PAGE EXTRACT ▸
I don’t doubt you, but WE should not be throwing stones while our Cathedrals of glass are being sold our from under us because of some seriously funky “non-schismatics”.

Suggesting that someone needs psych help is not “dissing” them any more than suggesting they need financial help is dissing them. (What is “diss” short for anyway, I forget…)
I love the Latin Mass – that’s why I ended up at the indult. I sang in the choir for a year-and-a-half. I went to their business meeting which is another whole story. I experienced great beauty and joy in the liturgy and I witnessed incredibly disturbing behavior, mostly from the SSPX reverts. Maybe their behavior was no more disturbing than in a novus ordo parish, but in a self-selecting crowd with some real “holier-than-thou” types it really stands out.
I guess to me the craziness can be summed up as a lack of logic; part of their belief system appears to involve a blind acceptance of non sequiturs, e.g., I’d ask them if the Novus Ordo Mass was valid and they would not answer yes or no – this happened on multiple occasions. Sometimes they would launch into a long overview of church history starting with St. Teresa of Avila. Other times they would stand silent while a vein in their forehead would begin to throb.

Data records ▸
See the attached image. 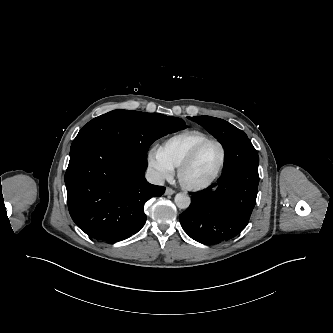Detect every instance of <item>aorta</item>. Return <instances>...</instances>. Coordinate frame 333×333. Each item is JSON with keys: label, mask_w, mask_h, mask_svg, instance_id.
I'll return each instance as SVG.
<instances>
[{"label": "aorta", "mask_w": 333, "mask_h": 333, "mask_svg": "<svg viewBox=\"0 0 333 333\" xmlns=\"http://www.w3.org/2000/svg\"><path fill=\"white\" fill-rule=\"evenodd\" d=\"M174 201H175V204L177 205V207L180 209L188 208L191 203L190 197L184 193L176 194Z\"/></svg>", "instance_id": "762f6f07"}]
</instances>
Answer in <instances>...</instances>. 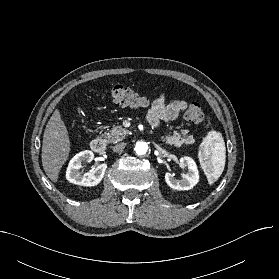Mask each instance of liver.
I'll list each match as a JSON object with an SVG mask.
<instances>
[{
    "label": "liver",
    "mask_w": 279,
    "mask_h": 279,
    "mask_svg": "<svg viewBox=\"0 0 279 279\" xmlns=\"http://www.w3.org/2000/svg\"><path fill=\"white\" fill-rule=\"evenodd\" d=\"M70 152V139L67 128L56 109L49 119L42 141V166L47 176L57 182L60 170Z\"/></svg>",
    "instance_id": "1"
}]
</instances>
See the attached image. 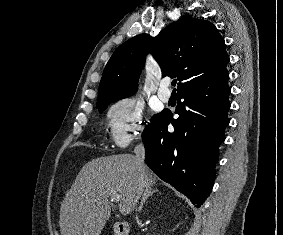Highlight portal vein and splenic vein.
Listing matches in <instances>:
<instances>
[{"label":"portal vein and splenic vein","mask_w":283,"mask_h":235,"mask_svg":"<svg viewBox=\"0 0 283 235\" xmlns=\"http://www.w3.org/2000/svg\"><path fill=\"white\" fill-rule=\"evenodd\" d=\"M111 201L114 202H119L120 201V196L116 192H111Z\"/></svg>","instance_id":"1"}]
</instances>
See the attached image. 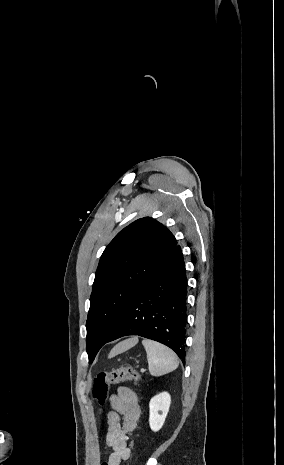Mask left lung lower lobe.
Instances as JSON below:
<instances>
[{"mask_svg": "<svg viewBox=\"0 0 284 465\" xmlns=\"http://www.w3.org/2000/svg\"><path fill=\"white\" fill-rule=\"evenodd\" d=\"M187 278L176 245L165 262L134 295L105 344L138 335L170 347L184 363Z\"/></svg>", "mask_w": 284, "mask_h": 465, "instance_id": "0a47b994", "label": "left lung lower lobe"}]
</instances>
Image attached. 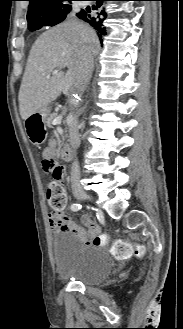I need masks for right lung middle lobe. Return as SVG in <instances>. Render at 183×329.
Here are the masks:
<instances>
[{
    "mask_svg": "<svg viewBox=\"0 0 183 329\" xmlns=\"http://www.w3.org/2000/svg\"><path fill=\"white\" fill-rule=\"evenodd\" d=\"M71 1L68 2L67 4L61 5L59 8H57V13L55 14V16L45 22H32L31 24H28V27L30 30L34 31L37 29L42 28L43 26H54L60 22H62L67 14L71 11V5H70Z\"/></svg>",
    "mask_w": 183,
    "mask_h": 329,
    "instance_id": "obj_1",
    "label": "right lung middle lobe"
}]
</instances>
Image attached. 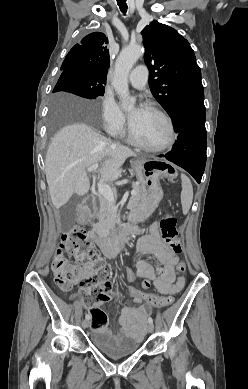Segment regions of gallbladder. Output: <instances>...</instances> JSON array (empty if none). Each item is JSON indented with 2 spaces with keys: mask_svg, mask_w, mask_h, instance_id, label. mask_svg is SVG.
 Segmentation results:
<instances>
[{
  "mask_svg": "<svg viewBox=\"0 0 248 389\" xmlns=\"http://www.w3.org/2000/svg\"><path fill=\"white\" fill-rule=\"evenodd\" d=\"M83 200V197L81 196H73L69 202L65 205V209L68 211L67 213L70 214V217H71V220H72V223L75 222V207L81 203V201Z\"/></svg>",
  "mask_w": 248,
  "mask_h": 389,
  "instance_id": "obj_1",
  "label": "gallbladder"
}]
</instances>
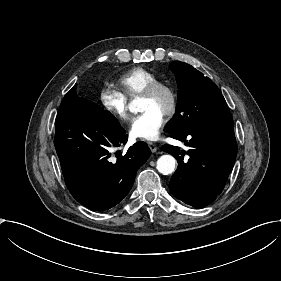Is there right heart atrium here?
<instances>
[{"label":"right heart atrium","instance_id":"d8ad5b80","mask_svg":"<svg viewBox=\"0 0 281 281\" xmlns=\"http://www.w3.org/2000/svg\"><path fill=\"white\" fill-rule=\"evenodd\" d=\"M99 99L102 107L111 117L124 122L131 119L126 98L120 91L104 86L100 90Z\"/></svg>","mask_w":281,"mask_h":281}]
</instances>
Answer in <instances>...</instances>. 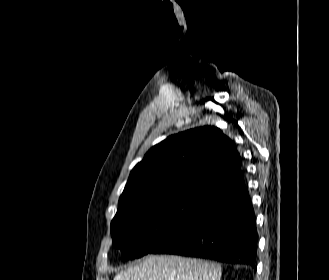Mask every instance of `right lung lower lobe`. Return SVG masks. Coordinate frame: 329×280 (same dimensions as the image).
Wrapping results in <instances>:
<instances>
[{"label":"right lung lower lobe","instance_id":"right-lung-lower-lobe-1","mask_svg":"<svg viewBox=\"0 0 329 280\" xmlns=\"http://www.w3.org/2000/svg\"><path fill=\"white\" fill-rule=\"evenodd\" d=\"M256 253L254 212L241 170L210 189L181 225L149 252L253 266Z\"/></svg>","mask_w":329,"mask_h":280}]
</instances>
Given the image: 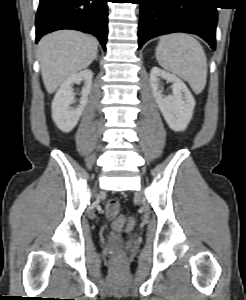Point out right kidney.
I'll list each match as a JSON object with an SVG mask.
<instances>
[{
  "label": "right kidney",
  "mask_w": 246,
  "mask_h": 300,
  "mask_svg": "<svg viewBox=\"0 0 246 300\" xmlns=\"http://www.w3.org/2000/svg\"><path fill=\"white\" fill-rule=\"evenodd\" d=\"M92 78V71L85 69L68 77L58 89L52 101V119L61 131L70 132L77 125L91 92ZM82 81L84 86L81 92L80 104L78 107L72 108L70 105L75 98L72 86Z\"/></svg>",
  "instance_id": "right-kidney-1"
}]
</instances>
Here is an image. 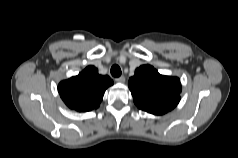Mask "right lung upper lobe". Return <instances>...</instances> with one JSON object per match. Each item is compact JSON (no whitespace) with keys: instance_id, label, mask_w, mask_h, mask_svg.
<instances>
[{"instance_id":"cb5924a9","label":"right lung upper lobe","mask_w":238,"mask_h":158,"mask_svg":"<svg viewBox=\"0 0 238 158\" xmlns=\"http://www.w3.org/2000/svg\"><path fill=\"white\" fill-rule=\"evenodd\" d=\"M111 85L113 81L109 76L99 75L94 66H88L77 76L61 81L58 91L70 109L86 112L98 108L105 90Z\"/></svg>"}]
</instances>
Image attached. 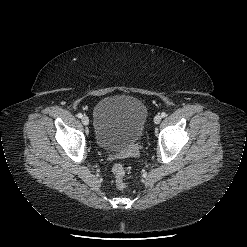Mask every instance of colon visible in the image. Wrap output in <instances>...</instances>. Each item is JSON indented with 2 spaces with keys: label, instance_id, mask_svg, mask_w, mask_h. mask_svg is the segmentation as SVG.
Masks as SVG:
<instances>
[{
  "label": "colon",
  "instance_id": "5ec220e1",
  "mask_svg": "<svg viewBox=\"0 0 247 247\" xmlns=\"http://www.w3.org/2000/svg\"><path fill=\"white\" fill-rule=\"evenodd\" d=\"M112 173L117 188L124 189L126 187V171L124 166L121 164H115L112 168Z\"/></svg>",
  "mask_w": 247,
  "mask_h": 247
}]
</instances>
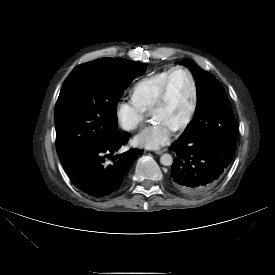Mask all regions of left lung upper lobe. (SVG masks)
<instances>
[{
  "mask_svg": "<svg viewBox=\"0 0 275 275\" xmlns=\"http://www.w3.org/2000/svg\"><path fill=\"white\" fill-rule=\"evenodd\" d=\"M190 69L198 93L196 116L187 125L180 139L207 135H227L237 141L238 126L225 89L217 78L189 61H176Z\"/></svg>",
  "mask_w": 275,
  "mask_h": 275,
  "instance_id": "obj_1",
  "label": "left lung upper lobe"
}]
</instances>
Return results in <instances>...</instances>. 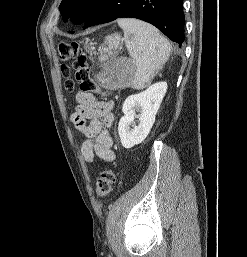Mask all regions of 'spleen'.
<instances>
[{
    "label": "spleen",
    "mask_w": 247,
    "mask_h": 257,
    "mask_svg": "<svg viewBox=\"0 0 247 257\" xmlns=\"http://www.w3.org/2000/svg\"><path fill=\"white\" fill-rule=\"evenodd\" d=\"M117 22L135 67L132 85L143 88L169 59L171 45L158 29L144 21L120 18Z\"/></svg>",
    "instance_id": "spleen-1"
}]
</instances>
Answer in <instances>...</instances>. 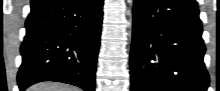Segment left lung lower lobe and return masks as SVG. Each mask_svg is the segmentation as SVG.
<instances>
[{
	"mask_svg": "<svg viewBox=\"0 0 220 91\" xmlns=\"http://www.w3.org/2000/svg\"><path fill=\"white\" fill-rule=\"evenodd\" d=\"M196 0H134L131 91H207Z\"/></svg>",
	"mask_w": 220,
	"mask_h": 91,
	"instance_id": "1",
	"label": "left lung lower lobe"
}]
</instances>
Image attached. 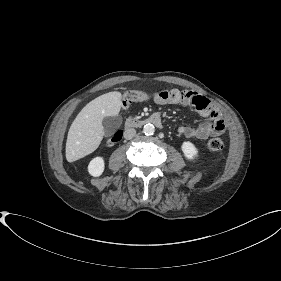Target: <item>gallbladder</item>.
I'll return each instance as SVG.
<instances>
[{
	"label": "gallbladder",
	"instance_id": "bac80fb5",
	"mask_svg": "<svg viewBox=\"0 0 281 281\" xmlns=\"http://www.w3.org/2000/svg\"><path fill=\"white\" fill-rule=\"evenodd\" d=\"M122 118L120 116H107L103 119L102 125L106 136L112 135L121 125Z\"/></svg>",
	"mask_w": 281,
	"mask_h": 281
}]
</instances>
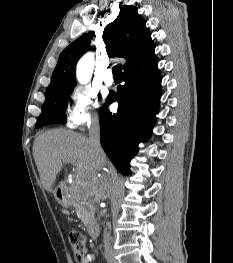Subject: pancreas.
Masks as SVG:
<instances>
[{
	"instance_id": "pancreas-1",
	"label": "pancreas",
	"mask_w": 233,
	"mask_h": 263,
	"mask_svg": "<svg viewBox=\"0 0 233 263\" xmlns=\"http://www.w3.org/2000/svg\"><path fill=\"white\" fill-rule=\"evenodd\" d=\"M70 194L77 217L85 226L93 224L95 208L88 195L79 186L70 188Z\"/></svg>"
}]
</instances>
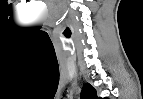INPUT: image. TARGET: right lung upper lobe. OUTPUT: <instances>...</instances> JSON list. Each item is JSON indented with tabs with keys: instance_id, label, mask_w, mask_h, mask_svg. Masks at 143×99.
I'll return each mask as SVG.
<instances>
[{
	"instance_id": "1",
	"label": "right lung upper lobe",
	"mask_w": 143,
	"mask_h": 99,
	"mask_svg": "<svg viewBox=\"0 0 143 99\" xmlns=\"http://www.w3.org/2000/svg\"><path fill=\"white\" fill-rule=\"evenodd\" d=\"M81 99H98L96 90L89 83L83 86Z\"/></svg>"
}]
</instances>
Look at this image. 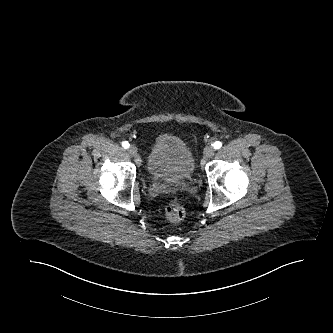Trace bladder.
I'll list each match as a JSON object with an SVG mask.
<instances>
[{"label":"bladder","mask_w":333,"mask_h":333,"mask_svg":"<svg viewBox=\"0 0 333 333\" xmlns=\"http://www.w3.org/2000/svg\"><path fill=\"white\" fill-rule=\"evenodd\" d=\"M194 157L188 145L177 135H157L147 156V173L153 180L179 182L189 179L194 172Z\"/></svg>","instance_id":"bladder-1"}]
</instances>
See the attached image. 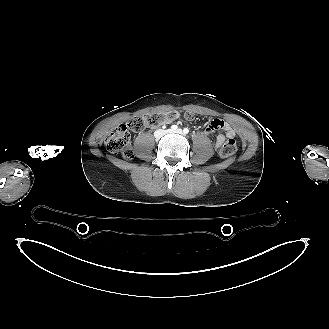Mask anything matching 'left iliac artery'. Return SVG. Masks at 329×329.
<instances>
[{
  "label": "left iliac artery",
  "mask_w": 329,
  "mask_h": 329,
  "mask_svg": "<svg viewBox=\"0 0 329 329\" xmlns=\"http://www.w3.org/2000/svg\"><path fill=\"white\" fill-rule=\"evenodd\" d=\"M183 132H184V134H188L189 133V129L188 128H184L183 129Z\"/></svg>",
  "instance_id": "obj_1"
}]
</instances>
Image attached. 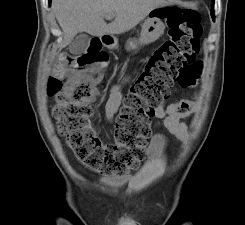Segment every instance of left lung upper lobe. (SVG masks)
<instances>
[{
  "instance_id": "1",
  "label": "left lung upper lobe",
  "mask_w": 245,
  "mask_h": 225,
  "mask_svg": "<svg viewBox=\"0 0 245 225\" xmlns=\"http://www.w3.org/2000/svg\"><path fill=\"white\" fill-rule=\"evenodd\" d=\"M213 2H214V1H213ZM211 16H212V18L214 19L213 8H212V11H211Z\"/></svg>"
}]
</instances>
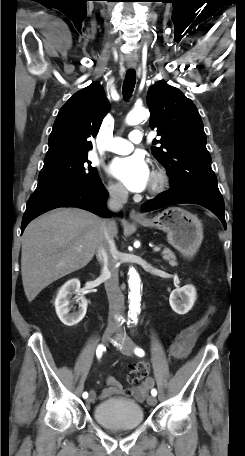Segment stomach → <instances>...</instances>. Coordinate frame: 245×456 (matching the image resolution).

THE TASKS ▸
A) List every word or phrase the Latin Mass comment sets in quotation marks.
B) Answer these from the Latin Mass comment:
(i) How long did the writer sing in the choir?
(ii) From whom did the writer mostly witness disturbing behavior?
(iii) With which saint did the long overview of church history start?
C) Print the passage of the Latin Mass comment starting with "Suggesting that someone" and going on through "really stands out.".

ANSWERS GIVEN ▸
A)
“non-schismatics”
“dissing”
“diss”
“holier-than-thou”

B)
(i) A year-and-a-half.
(ii) The SSPX reverts.
(iii) St. Teresa of Avila.

C)
Suggesting that someone needs psych help is not “dissing” them any more than suggesting they need financial help is dissing them. (What is “diss” short for anyway, I forget…)
I love the Latin Mass – that’s why I ended up at the indult. I sang in the choir for a year-and-a-half. I went to their business meeting which is another whole story. I experienced great beauty and joy in the liturgy and I witnessed incredibly disturbing behavior, mostly from the SSPX reverts. Maybe their behavior was no more disturbing than in a novus ordo parish, but in a self-selecting crowd with some real “holier-than-thou” types it really stands out.